Text for analysis:
▼

Florida may have the advantage of sunshine—more of that UV light recently touted by the president—but the state also has a huge elderly population.

Like Tennessee (discussed here last week), Florida has seen rural hospitals close as they struggle to make a profit. With a dearth of resources and the Florida state government looking askance at Covid-19 precautions, some hospitals may decide that the way forward for them is to skimp on tests even if they are actually available. Undoubtedly, scores of U.S. hospitals have furloughed workers in the past few weeks because the losses are piling up. Some, like Appalachian Regional Healthcare, have furloughed about 500 of their employees, while Mountain Health Network has cut 550 of their workforce. Others, like one in Bradenton, Florida, have sent only “a portion” of their staff away.

Florida may have the advantage of sunshine—more of that UV light recently touted by the president—but the state also has a sizable elderly population. Census estimates from 2018 rank Florida as the second most elderly state in the union, slightly behind Maine, with more than 20 percent of the population age sixty-five or older. News reports suggest the number of cases in long-term care facilities doubled in one week in April, to more than 1,500. But many such facilities have been reluctant to test and to report cases. In much of Florida, as in most of the rest of the rural United States, the tests are still largely carried out by county health laboratories, and the well-documented test shortages may be difficult to disaggregate from failures to actually request tests. In either case, the numbers of reported cases would not reflect the true extent of the virus in the state.

Not far from where Dr. Q lives is the vast retirement community The Villages, where more than a hundred thousand well-heeled residents spend their time attending daily concerts, partying in the many restaurants, and driving around their gated enclave in gussied-up golf carts. On April 20, President Trump congratulated the community on “having done so well” against Covid-19. The congratulations were perhaps premature: on April 22, Sumter County, where The Villages are located, continued to see an increase in cases, the total rising to 164.

▲

Activities:
(a) Extract the portion of the text on Covid-19 in Florida from "Like Tennessee (discussed" to "their staff away.".
(b) Decide whether each statement agrees with the text on Covid-19 in Florida, answering yes or no and quoting the deciding words: (i) 2018 Census estimates rank Florida as the most elderly state in the union. (ii) Mountain Health Network cut 550 of its workforce. (iii) On April 22, the case total in Sumter County rose to 164.
(c) Continue the text on Covid-19 in Florida, starting after its final sentence.
The entries that follow come from a separate source and are unrelated to the text on Covid-19 in Florida.

Data under study:
▼

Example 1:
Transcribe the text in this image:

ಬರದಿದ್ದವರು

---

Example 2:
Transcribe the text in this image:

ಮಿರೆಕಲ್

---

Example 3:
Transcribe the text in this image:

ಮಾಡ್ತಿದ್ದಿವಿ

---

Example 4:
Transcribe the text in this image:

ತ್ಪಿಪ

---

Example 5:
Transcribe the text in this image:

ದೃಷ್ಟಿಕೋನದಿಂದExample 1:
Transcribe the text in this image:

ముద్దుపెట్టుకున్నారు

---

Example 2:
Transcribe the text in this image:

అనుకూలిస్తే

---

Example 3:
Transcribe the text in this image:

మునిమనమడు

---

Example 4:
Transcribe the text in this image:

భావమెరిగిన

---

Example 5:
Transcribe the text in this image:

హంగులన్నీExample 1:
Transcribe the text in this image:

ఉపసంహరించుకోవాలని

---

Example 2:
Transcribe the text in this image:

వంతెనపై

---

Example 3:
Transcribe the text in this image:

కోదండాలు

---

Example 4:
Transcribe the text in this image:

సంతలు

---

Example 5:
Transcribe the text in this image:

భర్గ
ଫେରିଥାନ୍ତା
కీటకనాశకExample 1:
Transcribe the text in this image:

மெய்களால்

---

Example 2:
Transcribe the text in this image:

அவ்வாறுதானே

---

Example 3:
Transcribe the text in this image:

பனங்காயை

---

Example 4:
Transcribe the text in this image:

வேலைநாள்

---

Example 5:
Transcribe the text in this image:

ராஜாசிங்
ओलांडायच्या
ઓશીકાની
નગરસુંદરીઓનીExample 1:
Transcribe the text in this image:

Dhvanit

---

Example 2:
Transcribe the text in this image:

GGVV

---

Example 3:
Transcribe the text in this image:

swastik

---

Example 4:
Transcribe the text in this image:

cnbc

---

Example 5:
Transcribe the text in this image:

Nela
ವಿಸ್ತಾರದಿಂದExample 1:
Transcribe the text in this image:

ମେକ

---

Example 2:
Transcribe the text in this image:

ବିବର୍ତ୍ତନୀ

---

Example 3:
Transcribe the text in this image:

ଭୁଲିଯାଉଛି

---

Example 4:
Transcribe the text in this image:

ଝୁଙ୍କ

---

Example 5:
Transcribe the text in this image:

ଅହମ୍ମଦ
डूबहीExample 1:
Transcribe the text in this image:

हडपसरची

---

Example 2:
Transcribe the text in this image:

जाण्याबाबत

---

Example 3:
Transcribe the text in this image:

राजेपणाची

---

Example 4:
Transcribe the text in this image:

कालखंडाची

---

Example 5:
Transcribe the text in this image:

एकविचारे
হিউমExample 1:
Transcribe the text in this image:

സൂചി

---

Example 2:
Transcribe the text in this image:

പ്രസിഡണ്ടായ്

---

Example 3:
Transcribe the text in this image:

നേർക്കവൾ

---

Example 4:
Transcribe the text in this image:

▲

Responses to the exercise:
(a)
Like Tennessee (discussed here last week), Florida has seen rural hospitals close as they struggle to make a profit. With a dearth of resources and the Florida state government looking askance at Covid-19 precautions, some hospitals may decide that the way forward for them is to skimp on tests even if they are actually available. Undoubtedly, scores of U.S. hospitals have furloughed workers in the past few weeks because the losses are piling up. Some, like Appalachian Regional Healthcare, have furloughed about 500 of their employees, while Mountain Health Network has cut 550 of their workforce. Others, like one in Bradenton, Florida, have sent only “a portion” of their staff away.

(b)
(i) No: "rank Florida as the second most elderly state in the union, slightly behind Maine"
(ii) Yes: "Mountain Health Network has cut 550 of their workforce"
(iii) Yes: "the total rising to 164"

(c)
The night after the incident with the guard, Dr. Q drove back to her neighborhood. Some of the parties were still going on as she followed the ritual she has developed to try to limit the risk of exposure for her husband and two young daughters. In the garage, away from the family, she carefully removed her mask and undressed, placing all her clothes in a bag. She took off her shoes to be wiped down with bleach. As she showered, she thought about the risks she could face. The next day, she decided she would put herself in further quarantine from her family, seeing them only at a distance and living in a separate bedroom. That very night, she also wrote a letter to the administration of the hospital, relating her interaction with the guard and the pressing need to train staff in the serious nature of the distancing requirements.

The next morning, her daughter, finishing her home-school assignments, wanted help with her algebra homework. She told her that she would help her but over Zoom from her separate bedroom. “I didn’t want to be close to her and sit next to her. I was just too afraid. When you’ve seen people die and suffer from this, you don’t want to take chances with your children.” When she was done, she looked out her window to the sunny Florida day, and a group of kids on bikes raced through the streets. The play dates were on and in full-swing.

It makes sense perhaps that Florida would be this way, resolutely ignoring the shadow of death and disease that hangs over the country. It is, after all, the place where America shelves the old and eventually dying so that the places where they once lived are not burdened by their deaths. Maybe it’s because of this that Floridians are experts at looking away, carrying on, despite the creeping, encroaching shadows of death falling over the state.